I am curious about whether volatile
is necessary for the resources used in a critical section. Consider I have two threads executed on two CPUs and they are competing on a shared resource. I know I need to a locking mechanism to make sure only one thread is performing operations on that shared resource.
Making sure that only one thread accesses a shared resource at a time is only part of what a locking mechanism adequate for the purpose will do. Among other things, such a mechanism will also ensure that all writes to shared objects performed by thread Ti before it releases lock L are visible to all other threads Tj after they subsequently acquire lock L. And that in terms of the C semantics of the program, notwithstanding any questions of compiler optimization, register usage, CPU instruction reordering, or similar.
When such a locking mechanism is used, volatile
does not provide any additional benefit for making threads' writes to shared objects be visible to each other. When such a locking mechanism is not used, volatile
does not provide a complete substitute.
C's built-in (since C11) mutexes provide a suitable locking mechanism, at least when using C's built-in threads. So do pthreads mutexes, Sys V and POSIX semaphores, and various other, similar synchronization objects available in various environments, each with respect to corresponding multithreading systems. These semantics are pretty consistent across C-like multithreading implementations, extending at least as far as Java. The semantic requirements for C's built-in multithreading are described in section 5.1.2.4 of the current (C17) language spec.
volatile
is for indicating that an object might be accessed outside the scope of the C semantics of the program. That may happen to produce properties that interact with multithreaded execution in a way that is taken to be desirable, but that is not the purpose or intended use of volatile
. If it were, or if volatile
were sufficient for such purposes, then we would not also need _Atomic
objects and operations.
The previous remarks focus on language-level semantics, and that is sufficient to answer the question. However, inasmuch as the question asks specifically about accessing variables' values from registers, I observe that compilers don't actually have to do anything much multithreading-specific in that area as long as acquiring and releasing locks requires calling functions.
In particular, if an execution E of function f
writes to an object o that is visible to other functions or other executions of f
, then the C implementation must ensure that that write is actually performed on memory before E evaluates any subsequent function call (such as is needed to release a lock). This is necessary because because the value written must be visible to the execution of the called function, regardless of any other threads.

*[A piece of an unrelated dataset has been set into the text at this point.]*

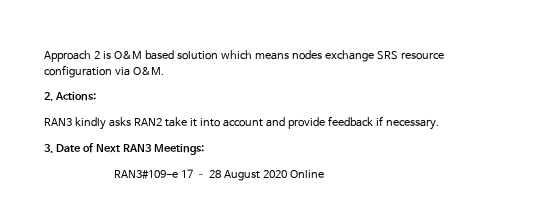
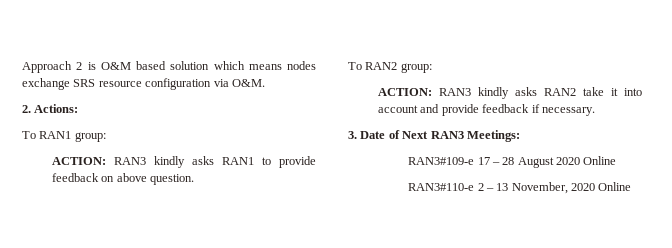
(96, 96) none -> [22,131,106,142] [52,156,316,168] [52,173,195,185] [348,62,432,73] [378,88,433,96] To RAN1 group: // ACTION: RAN3 kindly asks RAN1 to provide feedback on above question. // To RAN2 group: // ACTION:
(324, 174) none -> [408,182,632,194] // RAN3#110-e 2 – 13 November, 2020 Online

Similarly, if E uses the value of o after return from a function call (such as is needed to acquire a lock) then it must load that value from memory to ensure that it sees the effect of any write that the function may have performed.
The only thing special to multithreading in this regard is that the implementation must ensure that interprocedural analysis optimizations or similar do not subvert the needed memory reads and writes around the lock and unlock functions. In practice, this rarely requires special attention.